Project Information

We selected the theme Clean up your City. The team members are Ansh Lalwani, Uttam Sri Sai Lakumalla, Aaryan Hakim, and Navdeep Singh.

Inspiration

Many residents in San Jose struggle to figure out how to dispose of household items properly such as furniture, electronics, plastic, and more. To make it easier to understand recycling centers and to make sure the city stays safe recycling, hazardous-waste and other drop-offs we developed this application to serve as a local disposal guidance as simple as snapping a photo.

What it does

  • Recycling vs. trash
    Should parts be separated?

  • E-waste
    What components need special handling?

  • Drop-off locations
    Nearest centers or city-run collection events.

  • Take-back programs
    Manufacturer or retail return options.

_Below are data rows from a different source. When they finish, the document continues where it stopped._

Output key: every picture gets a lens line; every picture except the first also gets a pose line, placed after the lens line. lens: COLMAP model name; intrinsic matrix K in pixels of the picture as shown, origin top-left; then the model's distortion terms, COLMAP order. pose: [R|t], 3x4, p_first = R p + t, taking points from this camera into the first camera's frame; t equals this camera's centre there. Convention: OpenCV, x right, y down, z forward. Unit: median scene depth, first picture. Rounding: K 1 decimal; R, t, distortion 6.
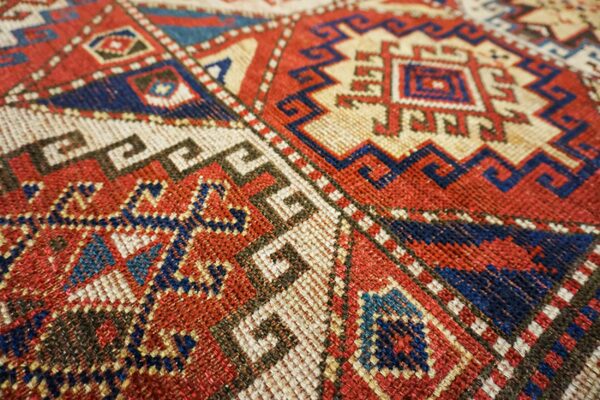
lens RADIAL K [[401.6, 0, 300.0], [0, 401.6, 200.0], [0, 0, 1]] dist [-0.042851, 0.062990]
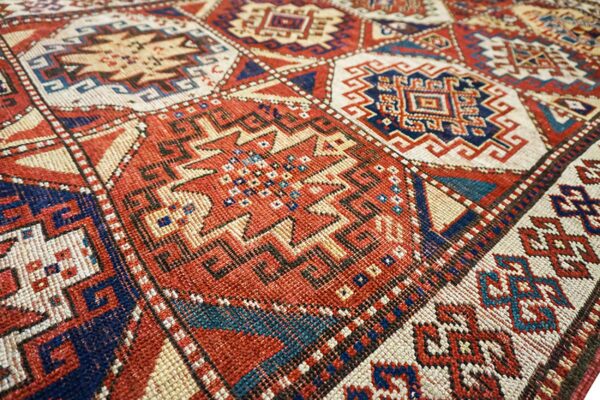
lens RADIAL K [[401.6, 0, 300.0], [0, 401.6, 200.0], [0, 0, 1]] dist [-0.042851, 0.062990]
pose [[-0.985889, -0.124910, -0.111449, 0.429890], [-0.107715, -0.036280, 0.993520, -2.724678], [-0.128144, 0.991505, 0.022313, 2.095200]]
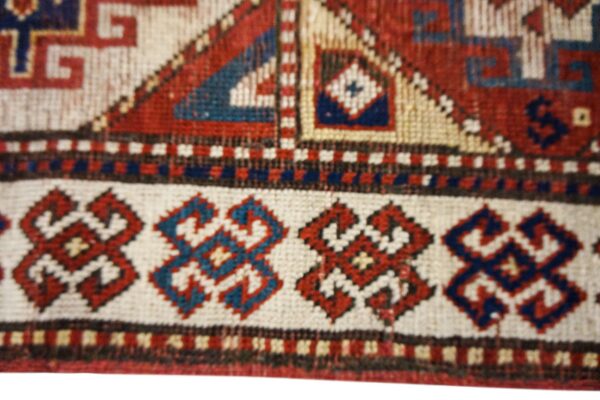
lens RADIAL K [[417.7, 0, 300.0], [0, 417.7, 200.0], [0, 0, 1]] dist [-0.035320, 0.071997]
pose [[-0.723773, -0.688964, 0.038485, -1.142950], [0.486234, -0.469637, 0.736898, -1.663522], [-0.489622, 0.552060, 0.674908, 1.137773]]
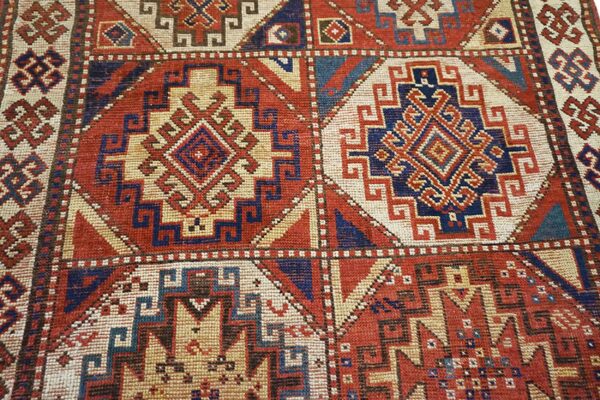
lens RADIAL K [[417.7, 0, 300.0], [0, 417.7, 200.0], [0, 0, 1]] dist [-0.035320, 0.071997]
pose [[-0.602766, 0.725714, -0.331681, 0.864746], [-0.648433, -0.203278, 0.733630, -1.984160], [0.464982, 0.657280, 0.593106, 0.365295]]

All delivered in plain language, formatted for easy reading.

How we built it

  1. Frontend
    Next.js with a drag-and-drop image uploader, React to render AI responses, and CSS modules for styling.

  2. Backend
    A Next.js API route that accepts multipart/form-data, converts the uploaded image to Base64, and calls OpenAI’s image-processing endpoint.

  3. AI integration
    GPT-4.1 mini model fine-prompted to produce localized disposal steps.

  4. Hosting & Deployment
    Vercel for hosting the next.js deployment and secure our environment-managed API keys.

Challenges we ran into

  • Endpoint confusion
    We initially used the chat.completions endpoint, which doesn’t support image inputs. Switching to the responses endpoint unlocked our ability to send photos directly to the model.

  • UI drag-and-drop polish
    The first version of our uploader had accessibility and feedback issues. We refined the hover/focus styles, added click-to-browse fallback, and improved loading/error indicators.

  • Handling multipart uploads
    Next.js defaults to JSON parsing, so we had to disable bodyParser and manually parse formData().

  • Image-to-text formatting
    Raw AI output came in Markdown; we needed to render lists, links, and bold text cleanly.

Accomplishments that we're proud of

  • End-to-end flow
    From client-side drag-and-drop through backend AI call to polished response cards, everything works in under 3 seconds.

  • Local focus
    Custom developer prompt produces San Jose–specific guidance rather than generic recycling tips.

  • Extensible architecture
    Modular components and API routes make it easy to add new features (e.g., multi-city support, language options).

  • User experience
    Clear loading indicators, error handling, and Markdown rendering create a frictionless interaction.

What we learned

  • Next.js’s FormData handling requires disabling the built-in JSON parser.
  • Prompt engineering is critical: small wording tweaks dramatically improve relevance and clarity.
  • UI details such as hover states and drag-and-drop feedback are as important as core functionality for perceived polish.

What's next for Recyclu

  • Expand local coverage
    Add disposal rules for neighboring cities and counties.

  • User accounts & history
    Let users save past queries, bookmark instructions, and set reminders.

  • Mobile app
    Provide offline guidance and native camera integration for on-the-go disposal help.

  • Community Let the community come together and other companies to list and map out trash cans in the city or other places of recycling. We could have companies list what they would like to take to scrap.